A new language, when you're just trying it on, maybe even for the first few years, is like a straightjacket, until it finally begins to open doors and allow you to see things in a new light. I had a bizarre urge at many points in class to just stop and break down the act and just chat with them in Spanish, however selfish this would be from the long term perspective. It was almost physically painful to see vibrant young personalities reduced to so little.

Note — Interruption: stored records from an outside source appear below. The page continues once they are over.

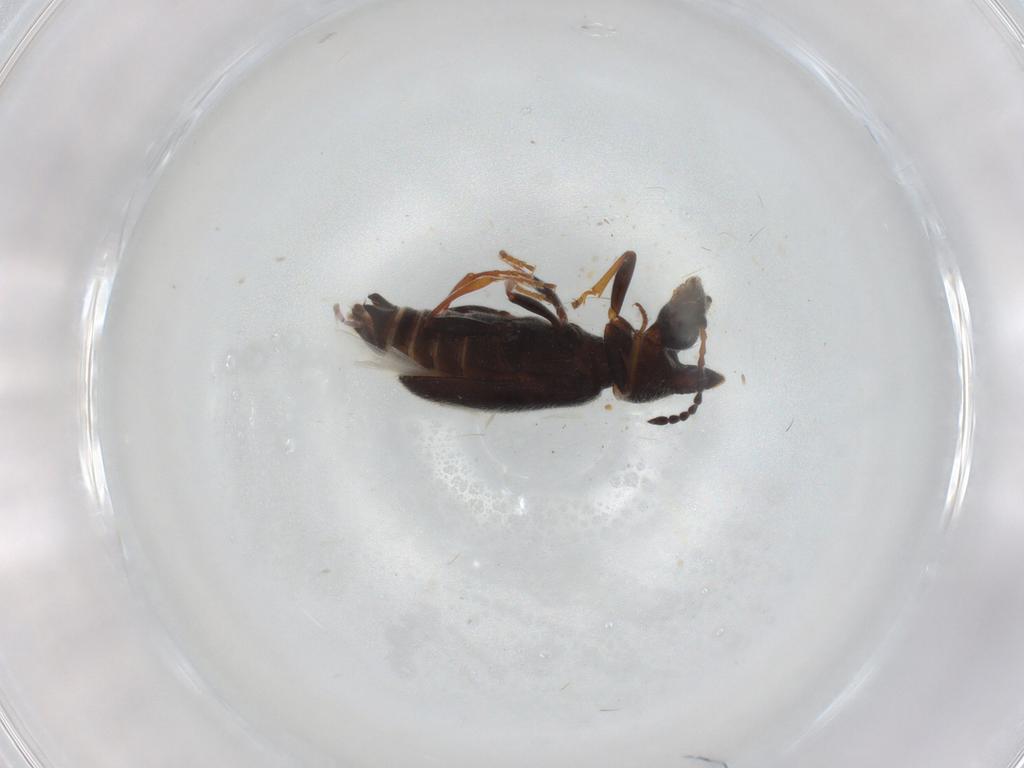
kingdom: Animalia
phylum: Arthropoda
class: Insecta
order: Coleoptera
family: Anthicidae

One of my students really provoked this reaction. He's maybe 12 years old, tiny, and he sells vitamins on the buses as a traveling salesman, for lack of a better term. This kid is a legend. The first time I saw him, I wished I was had a video camera to record him, in case it ever fell upon me to teach public speaking again. Excellent posture, projection, appeals to the heart strings, excellent knowledge of whatever (questionable) product he was purveying, details memorized but not in a way that appeared canned. Seriously, legendary. In contrast, seeing him trying and hack his way through "May I leave the room?" made me want to unlock his cage, unclip his wings, set things right, as bad as this instinct was. In some ways, being confident and highly competent in your first language (L1) can be a temporary mental barrier to gaining confidence in your second language (L2). Not to say that it can't also be a huge advantage, especially with languages like Spanish and English that share so much vocabulary.

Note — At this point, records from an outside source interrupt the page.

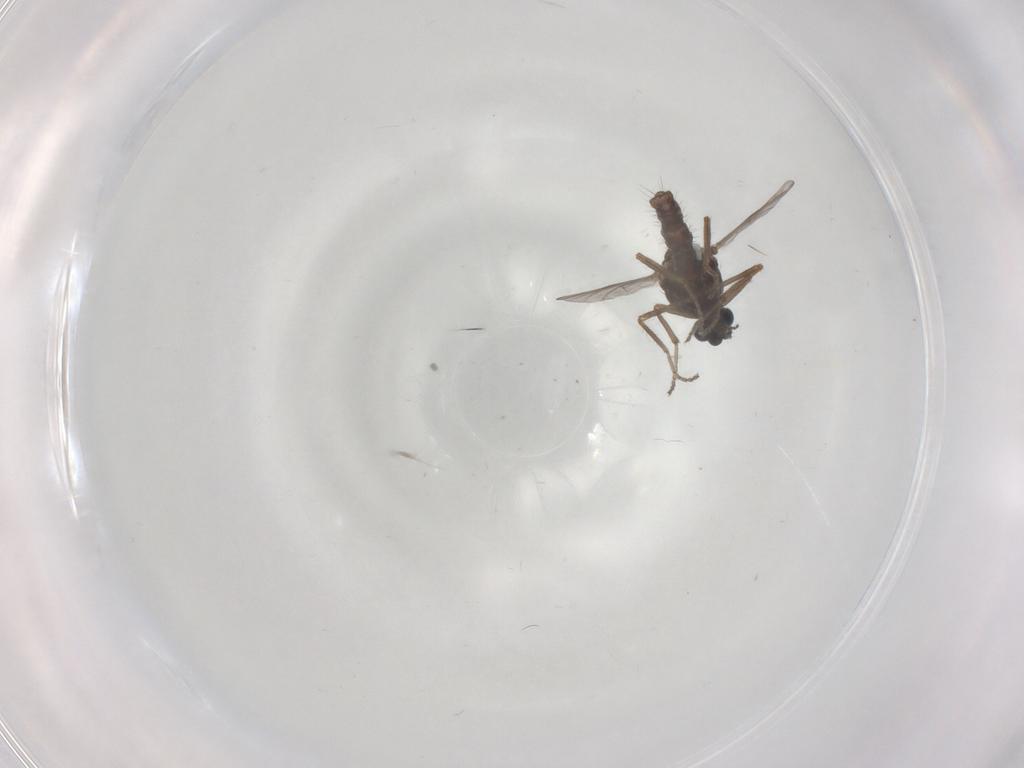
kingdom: Animalia
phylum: Arthropoda
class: Insecta
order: Diptera
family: Ceratopogonidae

The other teachers for the Saturday class are all really cool. We shared a lot of corn snacks and corn drinks during the break and after classes were down for the day. People are so instantaneously generous here. For instance, if you buy a bag of corn snacks, with an amount inside that is about a one person serving, you automatically offer to share with everyone, and they might take you up on it. Or if someone gives you a piece of breadfruit, you split it with the person next to you, aunque sea un poquito. We do not really have this custom with single serving snacks, ie a bag of chips, a candy bar, etc. in the States, so I really need to work on not being such a gluttonous egotistical American.

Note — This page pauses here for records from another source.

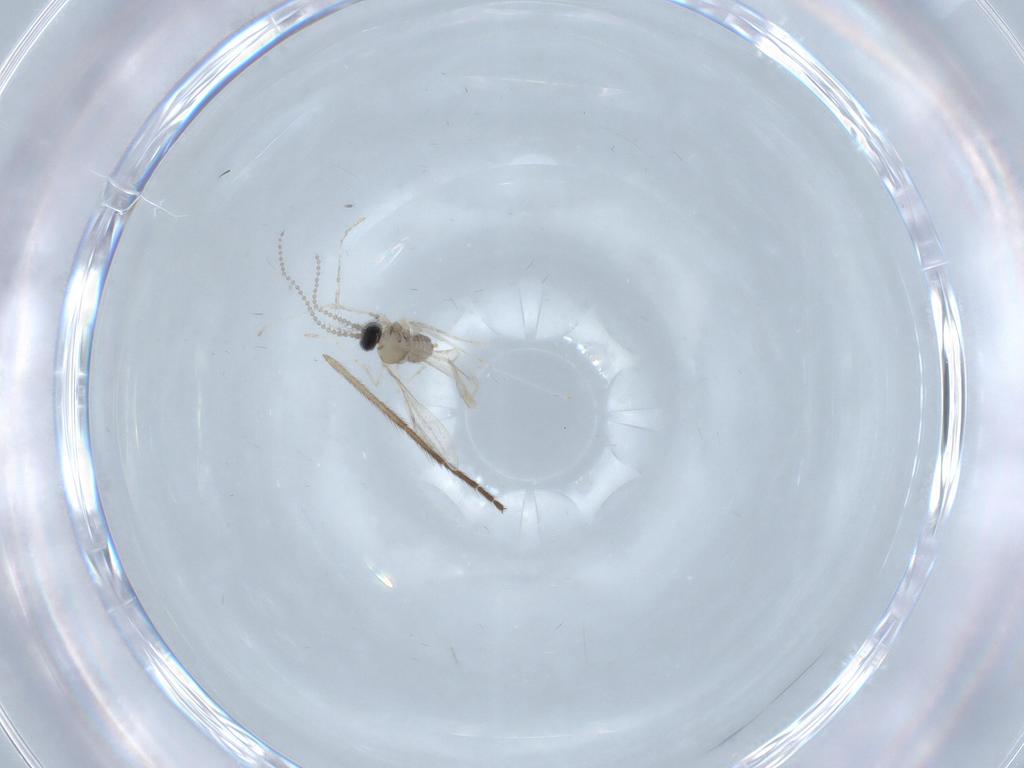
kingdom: Animalia
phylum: Arthropoda
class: Insecta
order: Diptera
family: Cecidomyiidae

I had one other experience that was really interesting. One of Xiomara's former students, who's a teacher in a rural community called "The Clouds" (this lead to about a half hour of jokes about how he had "fallen from the sky", "had his head up in the clouds..."etc) came to talk to me in English. He was really excited because given his location, he doesn't have many opportunities to practice or speak English. Given the dearth of opportunities, he was so nervous he was literally shaking. The fact that I had the power because of a few weird coincidences of my birth to literally make a grown man lose his train of thought because he was so nervous was a funny contrast to the sense of powerlessness that is an inevitable part of a PCV life. Powerlessness over the distance from family or friends, which only multiples at the appearance of the slightest adversity (for them or me),  powerlessness over the weather, over when the water will come so that I can do my laundry, over what I will eat for my meals, over whether there will be real ice cream that's not frosted or defrosted 6 times in stock anywhere in town, over whether the chickens and dogs will create their own symphony at 3 am...It was a weird contrast and a weirder moment. I hope he got something out of our brief conversation.

Conclusion on Saturday classes: Definitely not ideal for "having a life," but absolutely worth getting out of bed for.

1 comment:

  1. Hey! I raised you on 'Pretty is as pretty does!' We didn't start 'It's not how good you are, it's how good you look' until your mid-teens. Congrats on a great race! Love you lots!